Exercise goal
Reproduce every line of the records below word for word, keeping each character and mark unchanged.

Data rows
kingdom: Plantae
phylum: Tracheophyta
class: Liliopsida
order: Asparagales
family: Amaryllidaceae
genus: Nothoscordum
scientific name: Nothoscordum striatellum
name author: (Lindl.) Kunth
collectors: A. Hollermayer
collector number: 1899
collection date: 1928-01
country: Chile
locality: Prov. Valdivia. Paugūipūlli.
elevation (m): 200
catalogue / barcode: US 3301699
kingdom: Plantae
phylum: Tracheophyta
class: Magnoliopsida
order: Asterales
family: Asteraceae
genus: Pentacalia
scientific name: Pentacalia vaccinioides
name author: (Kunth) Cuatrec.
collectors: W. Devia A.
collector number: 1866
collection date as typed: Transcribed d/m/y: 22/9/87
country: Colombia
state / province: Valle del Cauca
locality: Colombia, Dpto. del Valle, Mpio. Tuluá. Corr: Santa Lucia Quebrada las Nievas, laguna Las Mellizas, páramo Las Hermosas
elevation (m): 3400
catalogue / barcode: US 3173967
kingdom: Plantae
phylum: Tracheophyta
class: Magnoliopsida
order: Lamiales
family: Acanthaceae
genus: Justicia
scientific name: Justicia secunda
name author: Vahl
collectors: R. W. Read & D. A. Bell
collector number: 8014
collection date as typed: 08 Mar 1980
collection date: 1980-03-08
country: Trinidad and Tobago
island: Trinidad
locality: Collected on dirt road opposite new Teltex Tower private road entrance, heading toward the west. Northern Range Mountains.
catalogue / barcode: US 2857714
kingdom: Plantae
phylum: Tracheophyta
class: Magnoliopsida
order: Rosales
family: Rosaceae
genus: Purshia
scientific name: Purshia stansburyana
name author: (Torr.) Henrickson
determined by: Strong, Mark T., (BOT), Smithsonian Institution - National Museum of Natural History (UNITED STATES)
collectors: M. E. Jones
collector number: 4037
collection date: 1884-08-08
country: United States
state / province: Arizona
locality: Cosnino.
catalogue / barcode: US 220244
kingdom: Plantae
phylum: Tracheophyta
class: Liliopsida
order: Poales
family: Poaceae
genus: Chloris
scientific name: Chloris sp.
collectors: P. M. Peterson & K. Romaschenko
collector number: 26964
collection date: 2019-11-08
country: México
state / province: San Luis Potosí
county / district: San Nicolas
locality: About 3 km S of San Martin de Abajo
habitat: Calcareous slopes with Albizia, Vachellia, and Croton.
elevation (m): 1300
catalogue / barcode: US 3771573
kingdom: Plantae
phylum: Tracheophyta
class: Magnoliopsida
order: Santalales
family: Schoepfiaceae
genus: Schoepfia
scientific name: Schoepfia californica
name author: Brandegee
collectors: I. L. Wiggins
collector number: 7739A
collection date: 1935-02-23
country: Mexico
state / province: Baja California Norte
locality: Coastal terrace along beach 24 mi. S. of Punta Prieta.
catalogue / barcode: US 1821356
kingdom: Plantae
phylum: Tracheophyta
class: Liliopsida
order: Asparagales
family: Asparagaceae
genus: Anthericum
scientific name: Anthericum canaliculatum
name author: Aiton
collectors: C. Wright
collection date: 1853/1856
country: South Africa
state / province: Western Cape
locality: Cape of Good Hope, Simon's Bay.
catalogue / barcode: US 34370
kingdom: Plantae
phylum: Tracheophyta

Answer
kingdom: Plantae
phylum: Tracheophyta
class: Liliopsida
order: Asparagales
family: Amaryllidaceae
genus: Nothoscordum
scientific name: Nothoscordum striatellum
name author: (Lindl.) Kunth
collectors: A. Hollermayer
collector number: 1899
collection date: 1928-01
country: Chile
locality: Prov. Valdivia. Paugūipūlli.
elevation (m): 200
catalogue / barcode: US 3301699
kingdom: Plantae
phylum: Tracheophyta
class: Magnoliopsida
order: Asterales
family: Asteraceae
genus: Pentacalia
scientific name: Pentacalia vaccinioides
name author: (Kunth) Cuatrec.
collectors: W. Devia A.
collector number: 1866
collection date as typed: Transcribed d/m/y: 22/9/87
country: Colombia
state / province: Valle del Cauca
locality: Colombia, Dpto. del Valle, Mpio. Tuluá. Corr: Santa Lucia Quebrada las Nievas, laguna Las Mellizas, páramo Las Hermosas
elevation (m): 3400
catalogue / barcode: US 3173967
kingdom: Plantae
phylum: Tracheophyta
class: Magnoliopsida
order: Lamiales
family: Acanthaceae
genus: Justicia
scientific name: Justicia secunda
name author: Vahl
collectors: R. W. Read & D. A. Bell
collector number: 8014
collection date as typed: 08 Mar 1980
collection date: 1980-03-08
country: Trinidad and Tobago
island: Trinidad
locality: Collected on dirt road opposite new Teltex Tower private road entrance, heading toward the west. Northern Range Mountains.
catalogue / barcode: US 2857714
kingdom: Plantae
phylum: Tracheophyta
class: Magnoliopsida
order: Rosales
family: Rosaceae
genus: Purshia
scientific name: Purshia stansburyana
name author: (Torr.) Henrickson
determined by: Strong, Mark T., (BOT), Smithsonian Institution - National Museum of Natural History (UNITED STATES)
collectors: M. E. Jones
collector number: 4037
collection date: 1884-08-08
country: United States
state / province: Arizona
locality: Cosnino.
catalogue / barcode: US 220244
kingdom: Plantae
phylum: Tracheophyta
class: Liliopsida
order: Poales
family: Poaceae
genus: Chloris
scientific name: Chloris sp.
collectors: P. M. Peterson & K. Romaschenko
collector number: 26964
collection date: 2019-11-08
country: México
state / province: San Luis Potosí
county / district: San Nicolas
locality: About 3 km S of San Martin de Abajo
habitat: Calcareous slopes with Albizia, Vachellia, and Croton.
elevation (m): 1300
catalogue / barcode: US 3771573
kingdom: Plantae
phylum: Tracheophyta
class: Magnoliopsida
order: Santalales
family: Schoepfiaceae
genus: Schoepfia
scientific name: Schoepfia californica
name author: Brandegee
collectors: I. L. Wiggins
collector number: 7739A
collection date: 1935-02-23
country: Mexico
state / province: Baja California Norte
locality: Coastal terrace along beach 24 mi. S. of Punta Prieta.
catalogue / barcode: US 1821356
kingdom: Plantae
phylum: Tracheophyta
class: Liliopsida
order: Asparagales
family: Asparagaceae
genus: Anthericum
scientific name: Anthericum canaliculatum
name author: Aiton
collectors: C. Wright
collection date: 1853/1856
country: South Africa
state / province: Western Cape
locality: Cape of Good Hope, Simon's Bay.
catalogue / barcode: US 34370
kingdom: Plantae
phylum: Tracheophyta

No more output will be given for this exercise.